Neurological Department, Kaiser-Franz-Joseph-Hospital, Kundratstrasse 3, 1100, Vienna, Austria.
J Neurooncol. 2012 Nov;110(2):221-6. doi: 10.1007/s11060-012-0955-8. Epub 2012 Aug 14.
Glioblastoma multiforme (GBM) is the most common malignant primary brain tumor in adults. Compared with other malignancies, remote metastases in GBM are rare. However, multicentric spreading within the central nervous system is common and also metastases to the spinal cord have been reported. Some of these drop metastases may also lead to malignant spinal cord compression (MSCC). We retrospectively identified nine patients from 2001 to 2010 and performed data analysis according to a standardized clinical protocol. We also provide a review of the literature on this rare condition. MSCC from cerebral GBM is rare and is found in approximately 1 % of GBM patients. Median age of 54 years in this case series is comparable with that of GBM patients without MSCC. Treatment regimens for cerebral GBM and overall survival was similar to those for patients without MSCC. Spinal metastasis seems to occur in the advanced state of the disease, and the outcome subsequently is extremely poor. All patients presented with multicentric radiological features of GBM on cerebral MRI when MSCC was diagnosed. Subependymal enhancement is another common radiological finding in GBM patients with spinal drop metastases. Steroids and focal radiotherapy were used to treat all patients, with little clinical benefit. This study is the largest case series of MSCC from cerebral GBM. Multicentric cerebral distribution and subependymal enhancement of GBM are observed on cerebral MRI at the time of MSCC. On the basis of our results, no specific treatment recommendations for MSCC in GBM patients can be given. However, accurate diagnosis of MSCC in GBM patients with spinal signs and symptoms can lead to adequate management of symptoms and improvement of quality of life in terms of best palliative care.
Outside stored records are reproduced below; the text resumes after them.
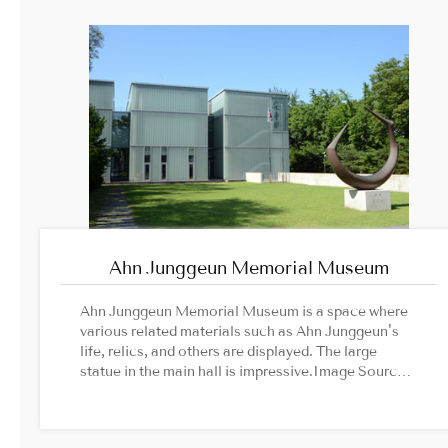
animations, you can read 30,000 books for free. If
you are looking for a place to park yourself in this
busy city, come and immerse yourself into the
cultural multiplex of Comics Cafe.
Ahn Junggeun Memorial Museum
Ahn Junggeun Memorial Museum is a space where
various related materials such as Ahn Junggeun's
life, relics, and others are displayed. The large
statue in the main hall is impressive.Image Source:
Ahn Junggeun Memorial Museum official website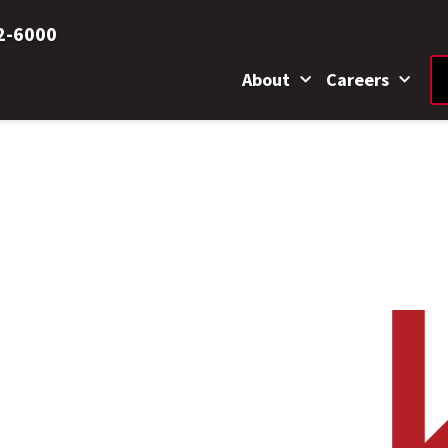
2-6000
About
Careers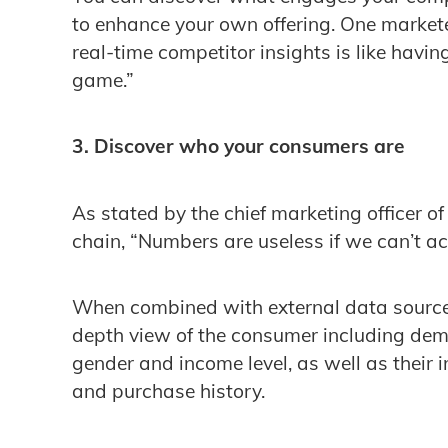
to enhance your own offering. One markete
real-time competitor insights is like havin
game.”
3. Discover who your consumers are
As stated by the chief marketing officer o
chain, “Numbers are useless if we can’t a
When combined with external data sources
depth view of the consumer including dem
gender and income level, as well as their i
and purchase history.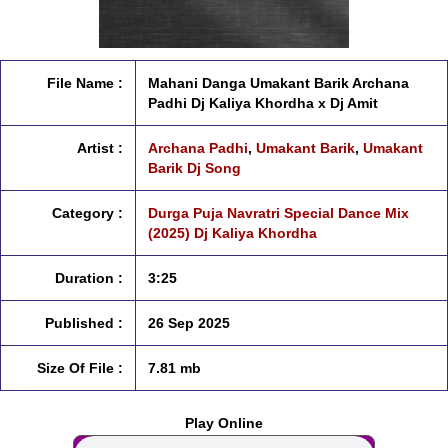
File Name :
Mahani Danga Umakant Barik Archana
Padhi Dj Kaliya Khordha x Dj Amit
Artist :
Archana Padhi
,
Umakant Barik
,
Umakant
Barik Dj Song
Category :
Durga Puja Navratri Special Dance Mix
(2025) Dj Kaliya Khordha
Duration :
3:25
Published :
26 Sep 2025
Size Of File :
7.81 mb
Play Online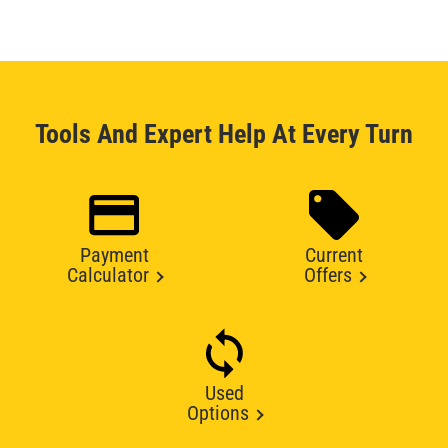
Tools And Expert Help At Every Turn
Payment
Current
Calculator
Offers
Used
Options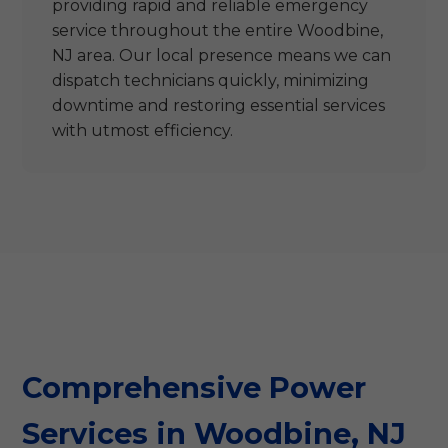
providing rapid and reliable emergency
service throughout the entire Woodbine,
NJ area. Our local presence means we can
dispatch technicians quickly, minimizing
downtime and restoring essential services
with utmost efficiency.
Comprehensive Power
Services in Woodbine, NJ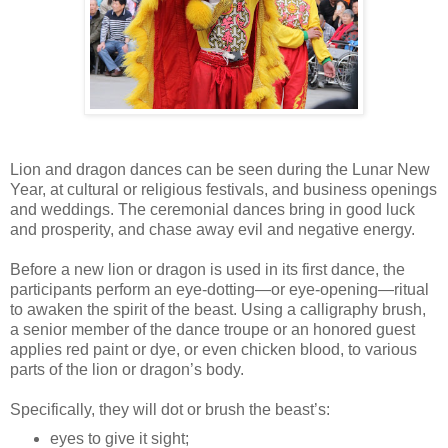
Lion and dragon dances can be seen during the Lunar New
Year, at cultural or religious festivals, and business openings
and weddings. The ceremonial dances bring in good luck
and prosperity, and chase away evil and negative energy.
Before a new lion or dragon is used in its first dance, the
participants perform an eye-dotting—or eye-opening—ritual
to awaken the spirit of the beast. Using a calligraphy brush,
a senior member of the dance troupe or an honored guest
applies red paint or dye, or even chicken blood, to various
parts of the lion or dragon’s body.
Specifically, they will dot or brush the beast’s:
eyes to give it sight;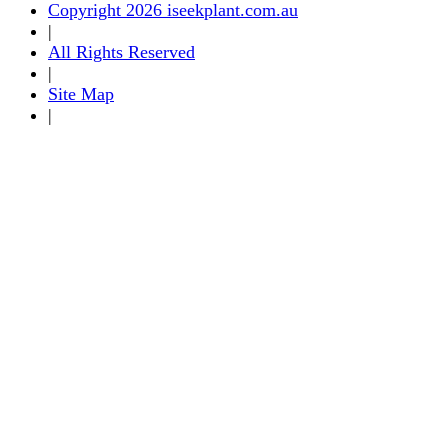
Copyright 2026 iseekplant.com.au
|
All Rights Reserved
|
Site Map
|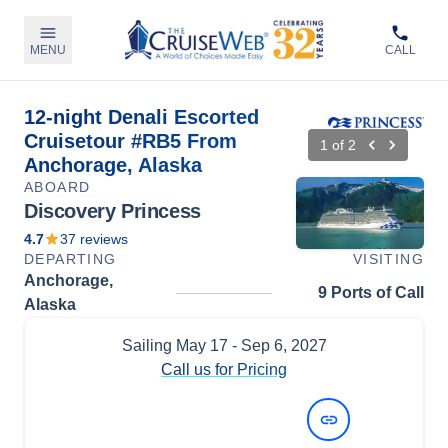
MENU
CALL
12-night Denali Escorted
Cruisetour #RB5 From
1
of
2
Anchorage, Alaska
ABOARD
Discovery Princess
4.7
37
reviews
DEPARTING
VISITING
Anchorage,
9 Ports of Call
Alaska
Sailing
May 17
- Sep 6, 2027
Call us for Pricing
View Dates and Prices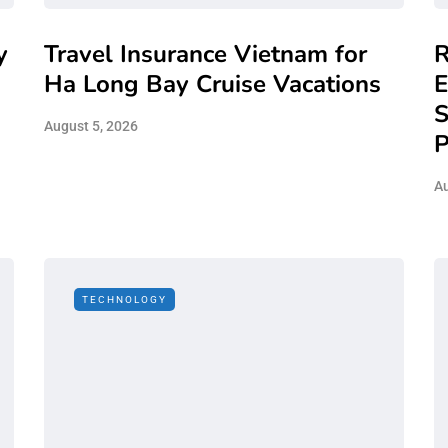
y
Travel Insurance Vietnam for
R
Ha Long Bay Cruise Vacations
E
S
August 5, 2026
P
Au
TECHNOLOGY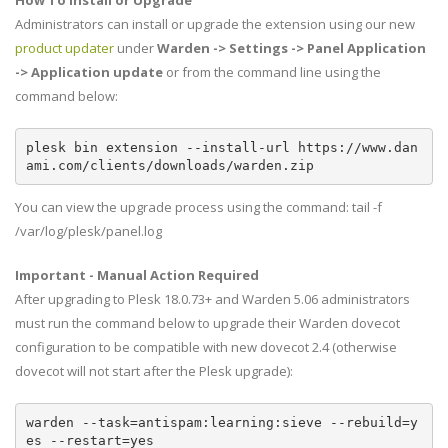
How To Install or Upgrade
Administrators can install or upgrade the extension using our new
product updater
under
Warden -> Settings -> Panel Application
-> Application update
or from the command line using the
command below:
plesk bin extension --install-url https://www.dan
ami.com/clients/downloads/warden.zip
You can view the upgrade process using the command: tail -f
/var/log/plesk/panel.log
Important - Manual Action Required
After upgrading to Plesk 18.0.73+ and Warden 5.06 administrators
must run the command below to upgrade their Warden dovecot
configuration to be compatible with new dovecot 2.4 (otherwise
dovecot will not start after the Plesk upgrade):
warden --task=antispam:learning:sieve --rebuild=y
es --restart=yes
多形性胶质母细胞瘤(GBM)是成人中最常见的恶性原发性脑肿瘤。与其他恶性肿瘤相比,GBM 的远处转移较为罕见。然而,中枢神经系统内的多灶性播散较为常见,也有报道脊髓转移。这些播散性转移中的一些也可能导致恶性脊髓压迫症(MSCC)。我们根据标准化临床方案回顾性地确定了 2001 年至 2010 年的 9 名患者,并进行了数据分析。我们还对这种罕见疾病的文献进行了综述。脑 GBM 引起的 MSCC 较为罕见,约占 GBM 患者的 1%。本病例系列中,中位年龄为 54 岁,与无 MSCC 的 GBM 患者相似。脑 GBM 的治疗方案和总生存期与无 MSCC 的患者相似。脊髓转移似乎发生在疾病的晚期,随后的预后极差。当诊断出 MSCC 时,所有患者的脑部 MRI 均显示出多灶性 GBM 的放射学特征。脑 GBM 患者脊髓转移时,室管膜下强化是另一种常见的放射学表现。所有患者均接受了类固醇和局部放疗,但临床获益甚微。本研究是脑 GBM 引起的 MSCC 最大的病例系列。在 MSCC 时,脑 MRI 上观察到多灶性脑分布和 GBM 的室管膜下强化。根据我们的结果,无法为 GBM 患者的 MSCC 提供具体的治疗建议。然而,对有脊髓症状和体征的 GBM 患者准确诊断 MSCC 可以对症状进行适当的处理,改善生活质量,实现最佳姑息治疗。